“Community schools—an education reform strategy—have been described as another way of thinking and acting and a new way of “doing” school. This type of school transformation is complex, involves change that can be uncomfortable, and doesn’t happen overnight.
Starting in the 1990s, the Children’s Aid National Center for Community Schools reflected on the development of their own community schools and, in working with other efforts nationally, observed that community school systems and processes become more refined and stronger over time. As community schools across the country accumulate their own experiences, lessons learned, and wise practices, the National Center continues to think about how community school strategies evolve and mature through “stages of development.”
A working group of the Community Schools Forward task force—a project led by the Center for Universal Education at Brookings Institution, the Children’s Aid National Center for Community Schools, the Coalition for Community Schools at the Institute for Educational Leaderships, and the Learning Policy Institute—revisited the National Center’s 2017 stages of community schools’ development tool to reflect on the realities across implementation periods. The result is an updated tool that is aligned with the task force’s Essentials for Community School Transformation.

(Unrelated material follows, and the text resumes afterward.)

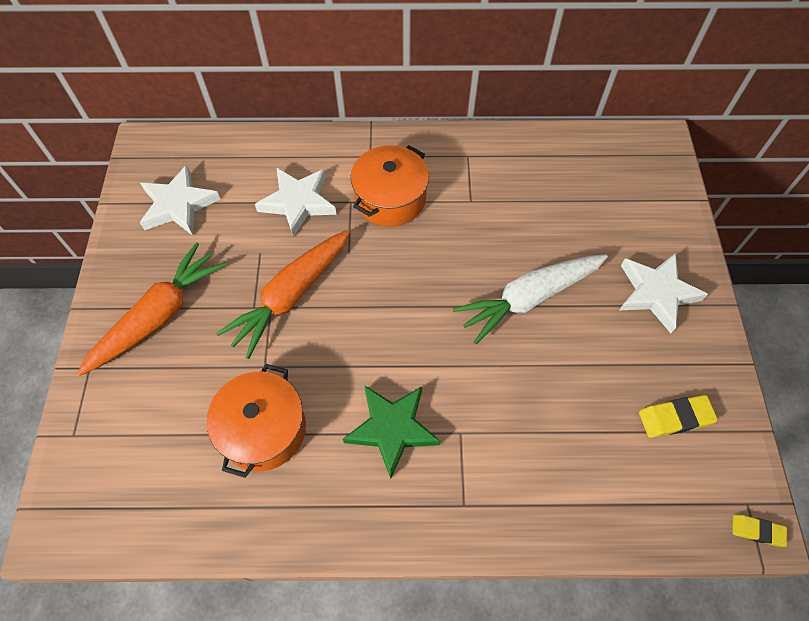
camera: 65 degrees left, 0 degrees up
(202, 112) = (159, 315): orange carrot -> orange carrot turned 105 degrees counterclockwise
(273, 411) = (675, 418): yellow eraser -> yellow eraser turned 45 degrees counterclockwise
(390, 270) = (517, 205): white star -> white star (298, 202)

In this framework, key community school practice areas include; family and youth engagement, expanded, enriched learning opportunities, cultivating a culture of belonging, collaborative leadership, shared power and voice, integrated systems of support, and rigorous, community-connected classroom instruction.
With the support of technical assistance, local community school expertise, and capacity development, the Stages of Development Tool is designed to guide and transform a local school and its surrounding community into a community school.”